Design: 54 postmenopausal women, age 58 +/- 2 y, body mass index 29.6 +/- 0.8 kg/m(2), were assigned to one of four groups. For 9 weeks, three ER groups ate a 1000 kcal/d lacto-ovo vegetarian basal diet plus 250 kcal/d of either beef (BEEF, n = 14), chicken (CHICKEN, n = 15), or carbohydrate/fat foods (CARB (lacto-ovo), n = 14), while a control group (CON, n = 11) consumed their habitual diets.
Results: Energy intake was lower in the ER groups compared to CON (BEEF, 1114 +/- 155 kcal/d, CHO: PRO: FAT, 46:24:30 % of energy intake; CHICKEN, 1098 +/- 203 kcal/d, 51:25:24; CARB 1158 +/- 341 kcal/d, 59:17:24; CON, 1570 +/- 633 kcal/d, 47:20:33), but did not differ among ER groups. For all ER subjects combined, body mass (-6.7 +/- 2.4 kg, 9 %), fat mass (-4.6 +/- 1.9 kg, 13 %), and fat-free mass (-2.1 +/- 1.1 kg, 5 %) decreased. These responses did not differ among the ER groups, except for body mass (CHICKEN -7.9 +/- 2.6 kg(a); BEEF -6.6 +/- 2.7 kg(a,b); CARB -5.6 +/- 1.8 kg(b); CON -1.2 +/- 1.2 kg(c); values with a difference superscript differ, p < 0.05). From PRE (week 0) to POST (week 9), total and LDL cholesterol decreased approximately 12%, with no differences among groups. Triacylglycerol, HDL cholesterol, C-reactive protein (CRP), glucose, insulin, leptin, and adiponectin were not changed over time or differentially affected by diet.
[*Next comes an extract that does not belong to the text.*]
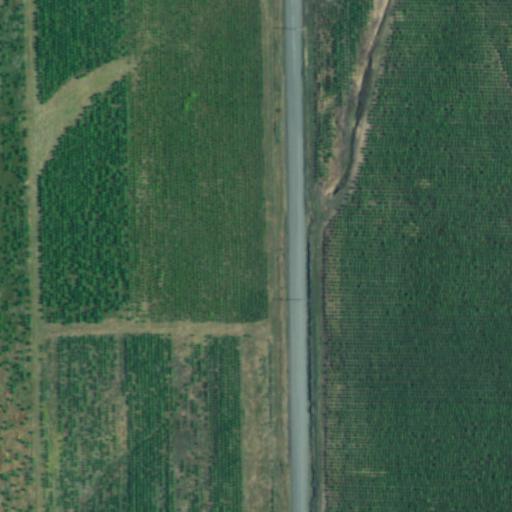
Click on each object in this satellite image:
road: (289, 256)
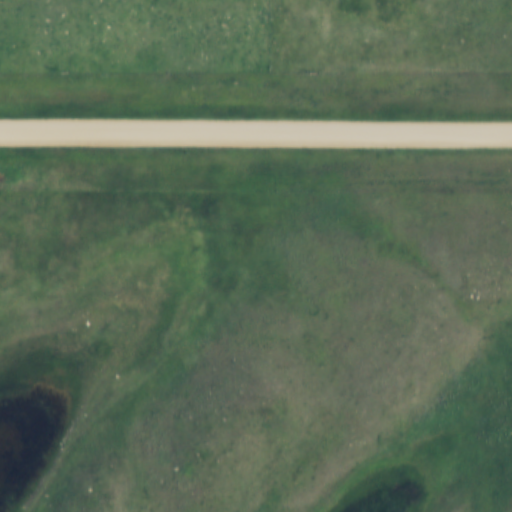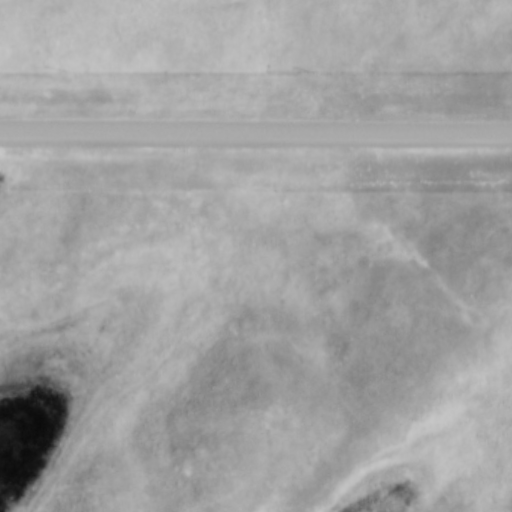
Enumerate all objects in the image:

Conclusions: Overweight postmenopausal women can achieve significant weight loss and comparable short-term improvements in body composition and lipid-lipoprotein profile by consuming either a moderate-protein (25% of energy intake) poultry- or beef-containing diet or a lacto-ovo vegetarian protein (17% of energy intake) diet.